NO LR-VDSL deployed but those VDSL2 cabinets we believe are in existing plans are considered to be live.
LR-VDSL deployed on cabinets irrespective whether live or in a plan or not. No changes assumed for Exchange only lines (i.e. still using ADSL or ADSL2+).
Scenario 5 may have some shouting that it shows that 95% superfast by the end of 2017 is impossible, but as we don't have magic visibility of all the plans there is going to be more cabinets enabled than our scenario used, plus we are seeing areas like Wales rolling out FTTP at a decent rate, such that Wales may surpass England for availability of GEA-FTTP very soon. Add to this the expansion of other operators such as Virgin Media, Hyperoptic, Gigaclear to name just three and it will all add up - hopefully.
The simplistic lesson from the scenarios seems to be that ADSL and ADSL2+ services are holding back the UK now, i.e. the LLU decision of 2005 by Ofcom which lead to historically low prices may now be holding back technology that could improve things. The reason that the presence of ADSL2+ makes is a difference is that to avoid existing VDSL2 and future LR-VDSL services causing problems the full capabilities are limited to avoid slowing down ADSL/ADSL2+ users. This explains the staggered removal of ADSL/ADSL2+ services in the scenarios, and while no-one will shed a tear if IPStream is removed and users moved wholesale to GEA-FTTC once LR-VDSL can offer the long reach things are more problematic once you reach exchanges with LLU based operators who have a financial interest in providing very low priced services with hardware they've installed in the last decade.
For those looking to see where the UK might head scenario 6 is crucial as it shows what is possible even if you stick to a VDSL2/LR-VDSL roll-out, though admittedly we expect some of the cabinets to be so small in footprint that FTTP might be more cost effective or a simple network rearrangement to place the dozen properties on an existing cabinet.
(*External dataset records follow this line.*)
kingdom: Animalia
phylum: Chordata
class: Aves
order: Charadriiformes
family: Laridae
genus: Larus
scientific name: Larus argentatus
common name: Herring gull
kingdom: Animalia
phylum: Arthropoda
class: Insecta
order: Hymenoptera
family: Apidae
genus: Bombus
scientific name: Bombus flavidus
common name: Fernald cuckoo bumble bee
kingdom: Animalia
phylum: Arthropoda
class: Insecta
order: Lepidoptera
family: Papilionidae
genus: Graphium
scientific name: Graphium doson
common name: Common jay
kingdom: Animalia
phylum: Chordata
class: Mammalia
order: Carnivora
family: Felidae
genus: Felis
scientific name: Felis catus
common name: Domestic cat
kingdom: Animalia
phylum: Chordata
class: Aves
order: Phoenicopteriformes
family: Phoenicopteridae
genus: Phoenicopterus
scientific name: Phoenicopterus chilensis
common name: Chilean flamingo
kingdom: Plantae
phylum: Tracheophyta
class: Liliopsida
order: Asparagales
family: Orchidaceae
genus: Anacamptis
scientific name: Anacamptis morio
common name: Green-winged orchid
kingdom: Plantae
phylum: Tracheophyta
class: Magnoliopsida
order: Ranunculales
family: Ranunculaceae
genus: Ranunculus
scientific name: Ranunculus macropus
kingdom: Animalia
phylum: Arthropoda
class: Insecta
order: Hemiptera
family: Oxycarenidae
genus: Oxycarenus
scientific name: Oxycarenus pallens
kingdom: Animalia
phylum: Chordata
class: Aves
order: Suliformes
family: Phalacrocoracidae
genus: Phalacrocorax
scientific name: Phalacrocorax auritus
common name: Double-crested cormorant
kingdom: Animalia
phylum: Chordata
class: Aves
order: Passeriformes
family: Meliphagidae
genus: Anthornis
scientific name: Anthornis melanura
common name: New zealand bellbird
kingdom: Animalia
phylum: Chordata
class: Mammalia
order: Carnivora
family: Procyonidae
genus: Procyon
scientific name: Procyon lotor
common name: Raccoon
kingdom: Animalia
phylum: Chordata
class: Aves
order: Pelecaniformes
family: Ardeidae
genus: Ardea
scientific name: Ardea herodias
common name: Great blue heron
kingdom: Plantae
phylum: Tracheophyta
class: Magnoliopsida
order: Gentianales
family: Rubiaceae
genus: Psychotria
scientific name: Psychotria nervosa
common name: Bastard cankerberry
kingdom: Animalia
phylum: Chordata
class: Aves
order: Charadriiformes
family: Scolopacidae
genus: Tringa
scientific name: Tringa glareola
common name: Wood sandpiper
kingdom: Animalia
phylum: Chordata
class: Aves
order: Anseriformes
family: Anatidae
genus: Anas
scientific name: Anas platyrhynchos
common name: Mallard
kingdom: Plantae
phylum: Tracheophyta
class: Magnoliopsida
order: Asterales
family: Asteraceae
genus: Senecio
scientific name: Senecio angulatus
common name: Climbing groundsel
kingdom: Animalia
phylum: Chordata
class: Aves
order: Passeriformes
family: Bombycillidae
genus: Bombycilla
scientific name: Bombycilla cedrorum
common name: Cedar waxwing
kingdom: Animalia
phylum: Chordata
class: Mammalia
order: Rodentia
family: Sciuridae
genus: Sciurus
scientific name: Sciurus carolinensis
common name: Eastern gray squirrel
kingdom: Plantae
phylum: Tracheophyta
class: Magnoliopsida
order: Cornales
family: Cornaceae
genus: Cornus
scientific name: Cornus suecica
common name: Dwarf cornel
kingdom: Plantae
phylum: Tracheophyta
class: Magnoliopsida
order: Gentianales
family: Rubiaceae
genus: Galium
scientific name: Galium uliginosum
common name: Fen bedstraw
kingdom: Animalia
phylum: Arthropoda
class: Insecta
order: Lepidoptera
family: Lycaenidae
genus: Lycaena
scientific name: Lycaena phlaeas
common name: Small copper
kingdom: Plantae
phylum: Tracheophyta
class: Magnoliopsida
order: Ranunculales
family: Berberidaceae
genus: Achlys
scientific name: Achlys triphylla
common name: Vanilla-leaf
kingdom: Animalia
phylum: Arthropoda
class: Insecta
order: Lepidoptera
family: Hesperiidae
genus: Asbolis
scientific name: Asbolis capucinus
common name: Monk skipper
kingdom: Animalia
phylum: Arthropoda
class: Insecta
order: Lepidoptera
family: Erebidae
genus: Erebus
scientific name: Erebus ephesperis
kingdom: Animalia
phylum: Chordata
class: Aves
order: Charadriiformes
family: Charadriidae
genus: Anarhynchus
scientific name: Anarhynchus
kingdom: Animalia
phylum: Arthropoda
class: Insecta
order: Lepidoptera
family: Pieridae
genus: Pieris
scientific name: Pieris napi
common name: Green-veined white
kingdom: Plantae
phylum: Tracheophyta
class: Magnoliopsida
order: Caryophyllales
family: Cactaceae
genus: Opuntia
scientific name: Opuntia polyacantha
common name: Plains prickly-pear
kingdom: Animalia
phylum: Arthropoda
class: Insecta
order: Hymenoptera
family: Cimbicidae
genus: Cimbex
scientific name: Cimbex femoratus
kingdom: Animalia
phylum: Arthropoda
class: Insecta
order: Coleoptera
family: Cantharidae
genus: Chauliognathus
Modelling the network rearrangement scenario, and what might also happen to the 2% of exchange only lines currently left in the UK is possible, but manually evaluating around 13 to 15,000 cabinets would take some months or a large team of people to do it in a short period.
The scenarios were recorded for UK, England, Scotland, Wales and the English regions, but we have skipped reproducing 14 areas with multiple figures for now, but one side effect of the work was information on the spread of exchange only lines across the UK.
Areas ordered by descending size for overall number of premises
|Percentage of premises thought to be using Exchange Only lines as of 10th August 2016|
|East of England||0.9%|
|Yorkshire and Humberside||5.6%|
So the lesson to take away is that LR-VDSL can have a major impact in terms of meeting a Universal Service Obligation of 10 Mbps, but to push the number of non-USO lines down to under 1% we will need to be relying on a variety of options, including more FTTP, infill cabinets and maybe even fixed wireless (e.g. 4G LTE or WiMax). In a years time we will be in a much better position to evaluate things both because the roll-outs will be further down the road, but Ofcom and the Government may be a bit more firm in how a USO will be delivered and most importantly who will pay for it.
The recent Ofcom publication of responses to its USO consultation highlighted the range of views but whether its the public paying via a levy on broadband customers or centrally funded by general taxation we will end up paying one way or another. For the policy makers the big quandary is reaping the socio-economic impacts as fast as possible and for minimum outlay of public money, while also surviving any backlash against decisions made both from the public about roll-outs being slow and broadband firms looking after their own bottom line financially. One danger is that with the high profile FixBritainsInternet campaign is that both policy and implementation of any USO may get tied down by the decisions Ofcom is under pressure to make on the future of Openreach and delays for USO implementation will mean that satellite broadband providers can cash in as that is the fastest to deploy solution but probably the one least favoured by the public.